SW1: Enter (Use to navigate menus)

SW0: Use (Open doors and use switches)

BTN3: Left

BTN2: Right

BTN1: Up

BTN0: Shoot

Troubleshooting

  • I get errors
    • Maybe try different .wad files
  • I get horrible performance
    • After I boot up my PYNQ, VSCode eats up 100% of the CPU time indexing files. If you’re experiencing the same, try waiting for it to finish.

I did not expect porting DOOM was this easy

Like yeah, the legend says that you can run DOOM on a toaster or on a microwave, but I always thought that this was at least a mild exaggeration. You know… It can’t be that…

It’s that easy.

For context, before attempting this, I thought it would take me at least a couple of days, maybe even a week or two, but no. This genuinely took half a day and most of that time was wasted just wrestling with makefiles. Considering that I’m a total C newbie, it’s really incredible the amount of work the people behind doomgeneric did to make the dream of running DOOM literally anywhere a reality.
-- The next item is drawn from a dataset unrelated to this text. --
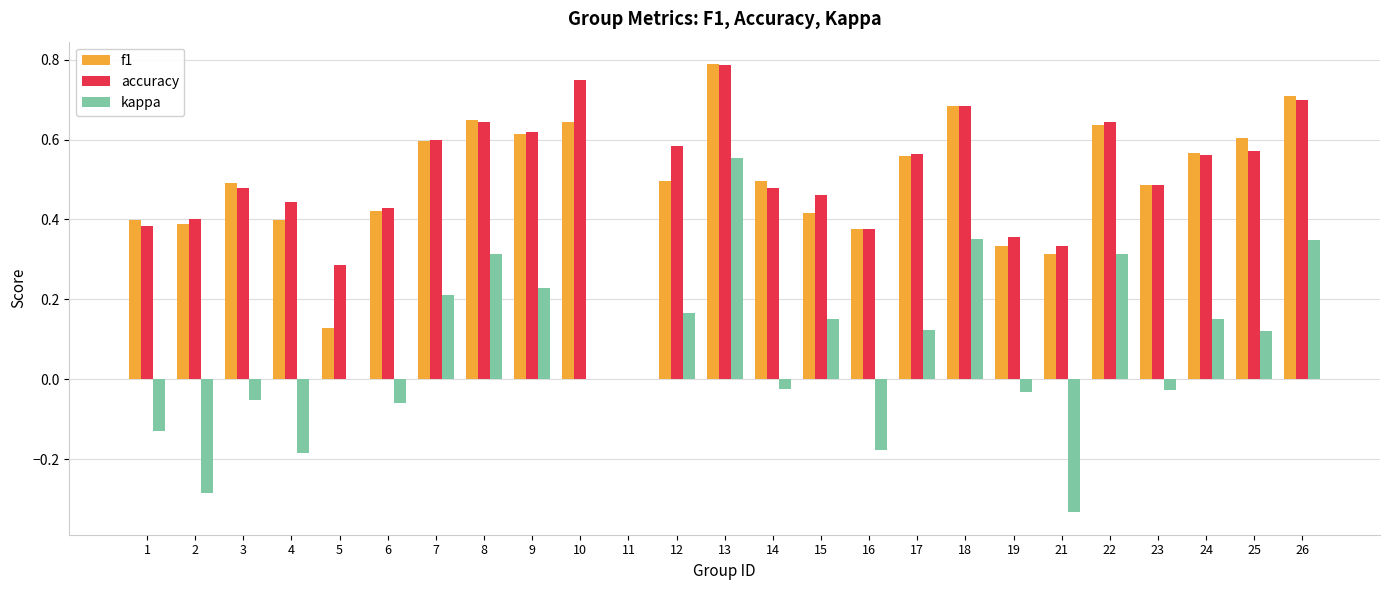

True or false: accuracy has a value of 1.1 at 13.

False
Seriously, I cannot stress this enough – this entire porting process required me to write exactly SIX functions of which only TWO took more than 5 minutes. It’s ludicrous.

My point is that it’s so easy it’s a wonder it hasn’t been ported to more platforms. So go ahead, do it. Be the change you want to see in the world. Port DOOM to your dishwasher and share it with the world.

Performance and libpynq

The first image

The very first thing I tried to do after getting my PYNQ board was to display images on the cute little display. That was literally my first time touching C, but it was surprisingly easy and with the help of stb_image I got an image on the display within that very same day.

The image in question

Having experienced great success, I set myself a slightly bigger challenge of playing Shrek on this bad boy. Obviously, I had no intention of working with video codecs and the like, so the second-best option was a gif. Luckily, the stb_image library already had some functions for dealing with gifs too, so the next day, in all my excitement, I plugged in the wires and…
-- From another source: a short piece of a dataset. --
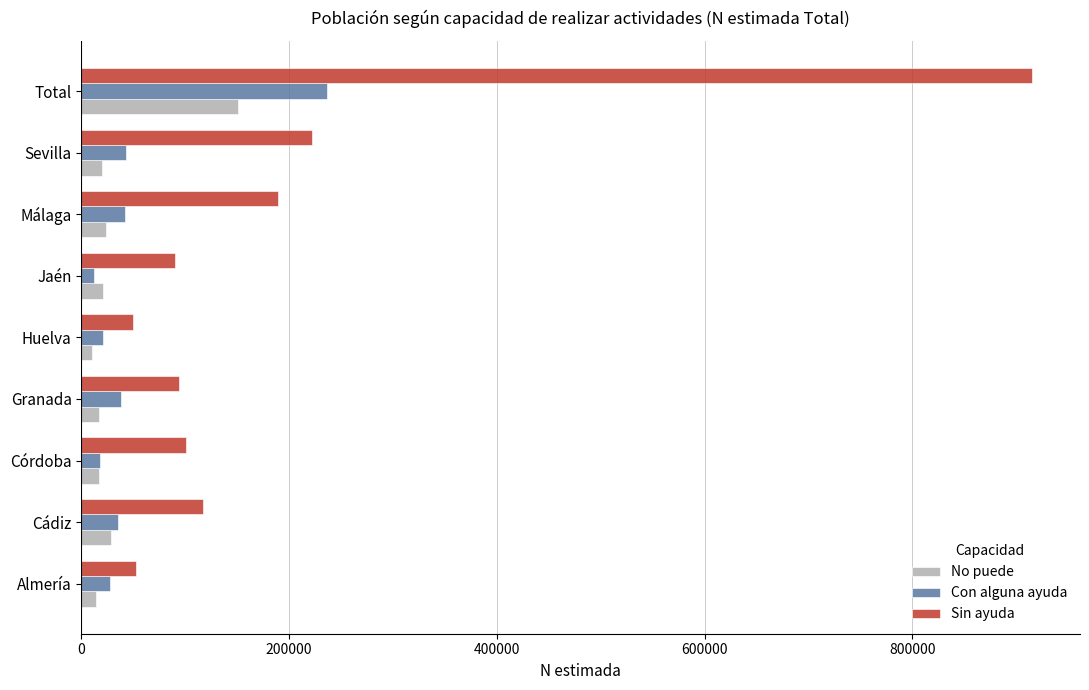

Which series has the widest spread of values?

Sin ayuda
There was a major problem. The performance wasn’t great. By that I mean it ran at a whopping 0.25 FPS. Certainly not real-time and about 100 times less than what would be required to run DOOM without having the ambulance on the line.

Being unsure of what to do, I cleaned up my spaghetti code and while that did manage to improve the performance to maybe about 0.33 FPS, things were not looking good. My code was pretty much perfect, so in a desperate search for answers I dove into the libpynq source code.
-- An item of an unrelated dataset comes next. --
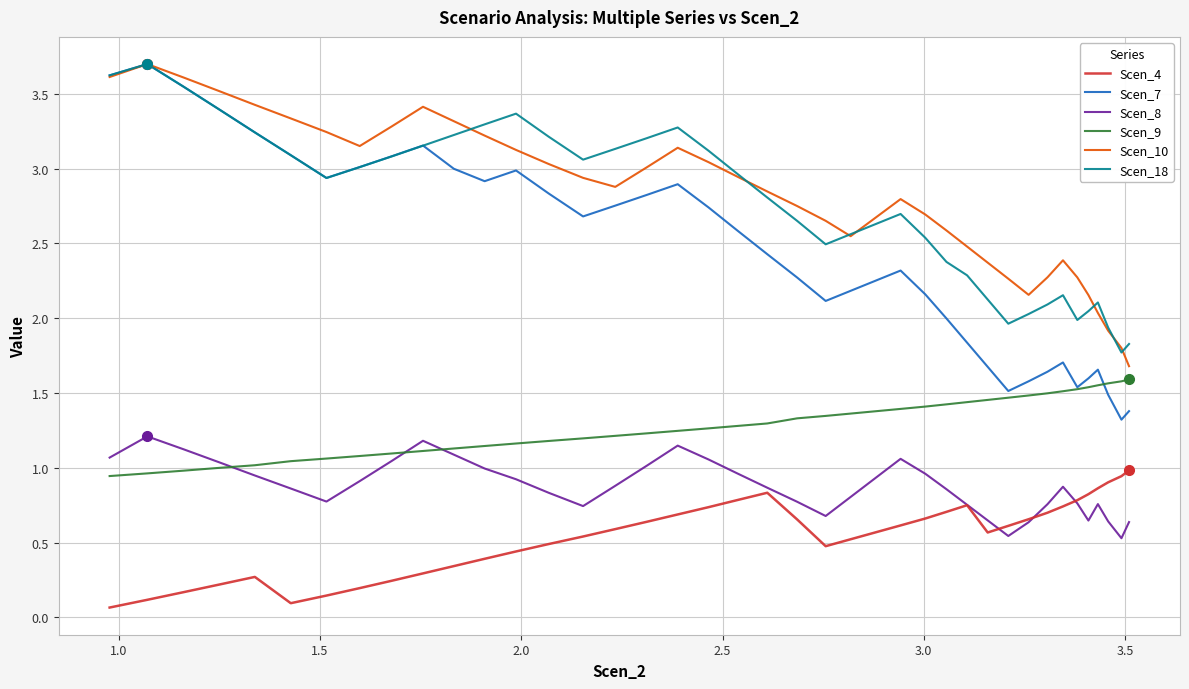

Which series has the largest range (max minus min)?

Scen_7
Expedition into the source

And oh my!

Here’s some highlights (comments mine):

bool spi_master_write_command(display_t *display, uint8_t cmd) {
   gpio_set_level(display->_dc, spi_to_gpio(SPI_Command_Mode));
   spi0[0x68 / 4] = cmd;
   while (((spi0[0x64 / 4]) & 4) == 0) { //Sure, let's wait. We got time.
   }
   usleep(1); //Imagine setting a 1 usec delay for EACH PIXEL DRAWN
   return true;
}
bool spi_master_write_data_byte(display_t *display, uint8_t data) {
   gpio_set_level(display->_dc, spi_to_gpio(SPI_Data_Mode));
   spi0[0x68 / 4] = data;
   while (((spi0[0x64 / 4]) & 4) == 0) {
      //Guys, relax it's not like we've got a frame to render
   }
   return true;
}
bool spi_master_write_color(display_t *display, uint16_t color, uint16_t size) {
   gpio_set_level(display->_dc, spi_to_gpio(SPI_Data_Mode));
   for (int i = 0; i < size; i++) {
      while (((spi0[0x64 / 4]) & 8) == 8) { //Yo, Bobby, wanna grab some coffee?
      }
      spi0[0x68 / 4] = (color >> 8) & 0xFF;
      while (((spi0[0x64 / 4]) & 8) == 8) { //Sure man, we've been in this loop for hours
      }
      spi0[0x68 / 4] = (color)&0xFF;
   }
   while (((spi0[0x64 / 4]) & 4) == 0) { // One more for good measure
   }
   return -1;
}

And there’s more.

Admittedly, there’s a reason to do (some of) this. You wait to ensure that the data you’ve written has actually been passed through and received or whatever, but, man, that’s slow. I want real-time rendering, I don’t care if there’s a pixel missing or something like that. I want pixels to move and I want them do to that fast.

In the end, during my excursion to the source files I:

  • Commented out all that shit (It’s fine, to my eye the picture’s perfect even without the guardrails).
  • Discovered a function to draw pixels in batches and adapted it to my codebase.

In the end that was enough to jump from 0.25 FPS to about 26 FPS. It’s not often we get a 100x performance improvement by commenting out some lines, but we take those.

Most importantly, Shrek was happy.

Shrek being the cutest green goblin out there.

Why stop at 26 FPS?

Uhhh it’s complicated.

At first I thought that 26 FPS was the limit. I looked around the library source and found out that the largest bottleneck was the loop sending the pixel data to the display, the speed of which was only limited by the hardware itself. That left me with 2 routes for further optimization:

  1. Send less data
    1. Unfortunately not possible as according to my SPI display’s datasheet it requires 16-bit color data (meaning two 8-bit writes)
  2. Send data faster
    1. That seems to actually be possible with QSPI or by using more IO pins for parallel data transfer, however from what I’ve gleaned that’s much above my skill level and there’s little motivation to do that when 26 FPS is fairly playable.

As well as that, I think I saw a project using FPGA to accelerate DOOM, so if you want to boost the FPS into the hundreds, the sky is the limit.